WHAT YOU HAVE TO DO:
Rename "text_box" as "text_region" in the items from the line with "Page size: 1500x1125." to the line with "text_box Level k+1 [1033, 820, 1405, 928]", and write out only those lines again with everything else unchanged.

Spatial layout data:
#####

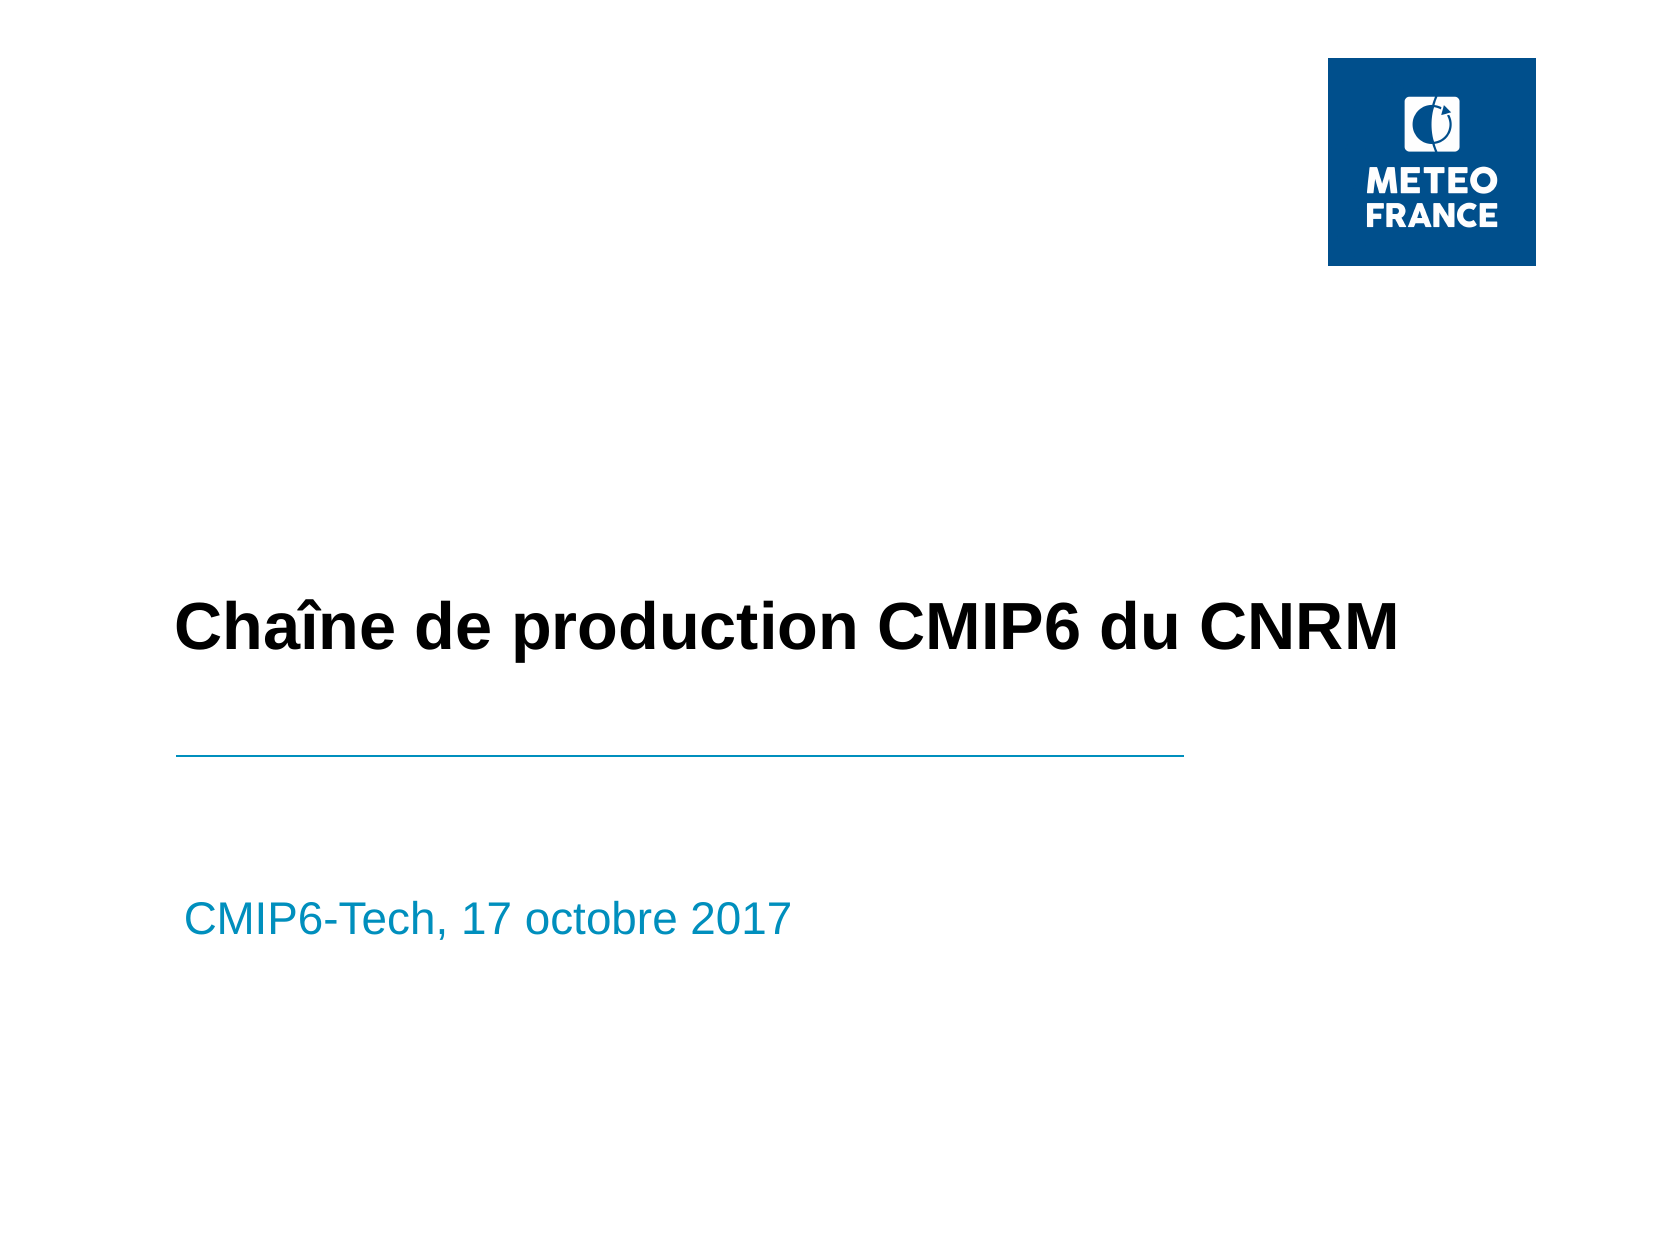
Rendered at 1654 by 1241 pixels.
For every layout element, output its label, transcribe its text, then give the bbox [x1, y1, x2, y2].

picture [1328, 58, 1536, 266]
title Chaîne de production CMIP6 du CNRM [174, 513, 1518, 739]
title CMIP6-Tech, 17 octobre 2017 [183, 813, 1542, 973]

#####

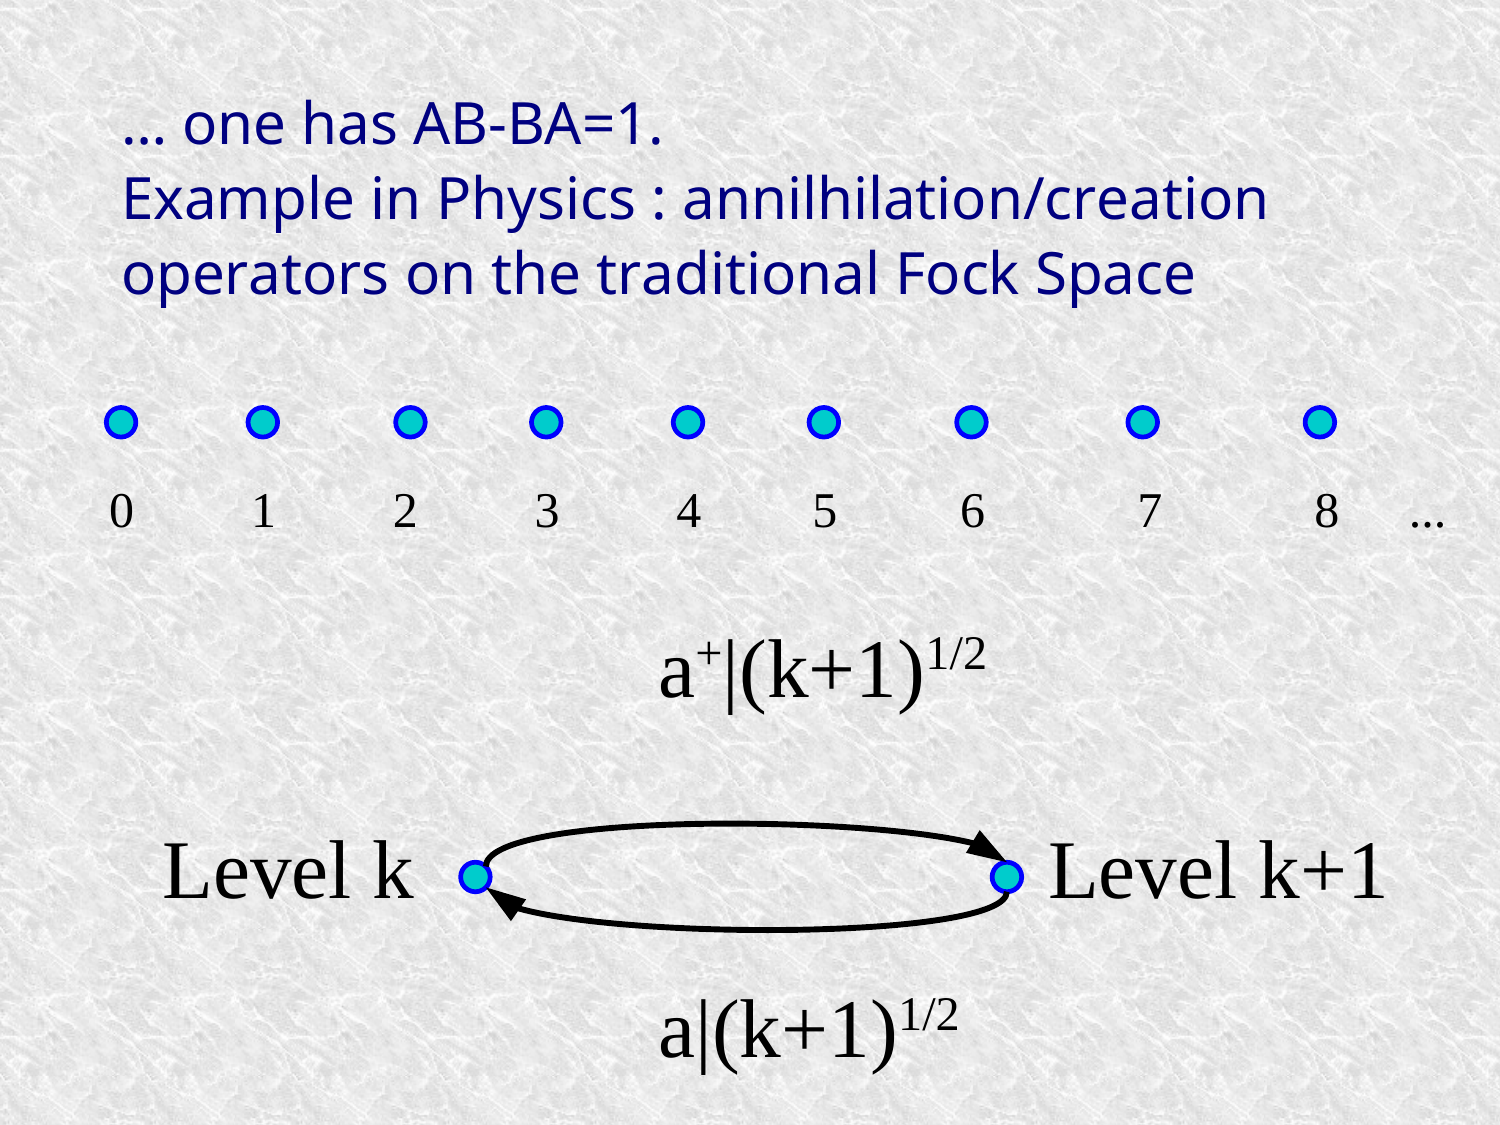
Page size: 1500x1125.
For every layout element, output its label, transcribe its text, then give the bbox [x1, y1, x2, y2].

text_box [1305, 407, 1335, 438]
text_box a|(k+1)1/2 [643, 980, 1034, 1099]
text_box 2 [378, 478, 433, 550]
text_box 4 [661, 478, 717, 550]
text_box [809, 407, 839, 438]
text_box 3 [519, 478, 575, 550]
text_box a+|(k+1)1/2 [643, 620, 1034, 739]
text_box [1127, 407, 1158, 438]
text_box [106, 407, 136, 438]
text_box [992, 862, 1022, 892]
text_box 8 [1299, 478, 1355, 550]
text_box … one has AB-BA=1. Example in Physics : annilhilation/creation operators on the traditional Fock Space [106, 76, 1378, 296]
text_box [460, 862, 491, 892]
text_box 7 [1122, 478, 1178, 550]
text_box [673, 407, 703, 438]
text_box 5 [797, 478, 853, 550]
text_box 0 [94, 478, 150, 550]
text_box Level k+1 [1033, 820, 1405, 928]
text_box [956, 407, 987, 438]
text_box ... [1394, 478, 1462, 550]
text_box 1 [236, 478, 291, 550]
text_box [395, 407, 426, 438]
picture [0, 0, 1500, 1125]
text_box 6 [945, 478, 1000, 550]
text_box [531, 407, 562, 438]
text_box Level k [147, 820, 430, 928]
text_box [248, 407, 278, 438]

#####

WRITTEN REPLY:
Page size: 1500x1125.
For every layout element, output its label, transcribe its text, then give the bbox [x1, y1, x2, y2].

text_region [1305, 407, 1335, 438]
text_region a|(k+1)1/2 [643, 980, 1034, 1099]
text_region 2 [378, 478, 433, 550]
text_region 4 [661, 478, 717, 550]
text_region [809, 407, 839, 438]
text_region 3 [519, 478, 575, 550]
text_region a+|(k+1)1/2 [643, 620, 1034, 739]
text_region [1127, 407, 1158, 438]
text_region [106, 407, 136, 438]
text_region [992, 862, 1022, 892]
text_region 8 [1299, 478, 1355, 550]
text_region … one has AB-BA=1. Example in Physics : annilhilation/creation operators on the traditional Fock Space [106, 76, 1378, 296]
text_region [460, 862, 491, 892]
text_region 7 [1122, 478, 1178, 550]
text_region [673, 407, 703, 438]
text_region 5 [797, 478, 853, 550]
text_region 0 [94, 478, 150, 550]
text_region Level k+1 [1033, 820, 1405, 928]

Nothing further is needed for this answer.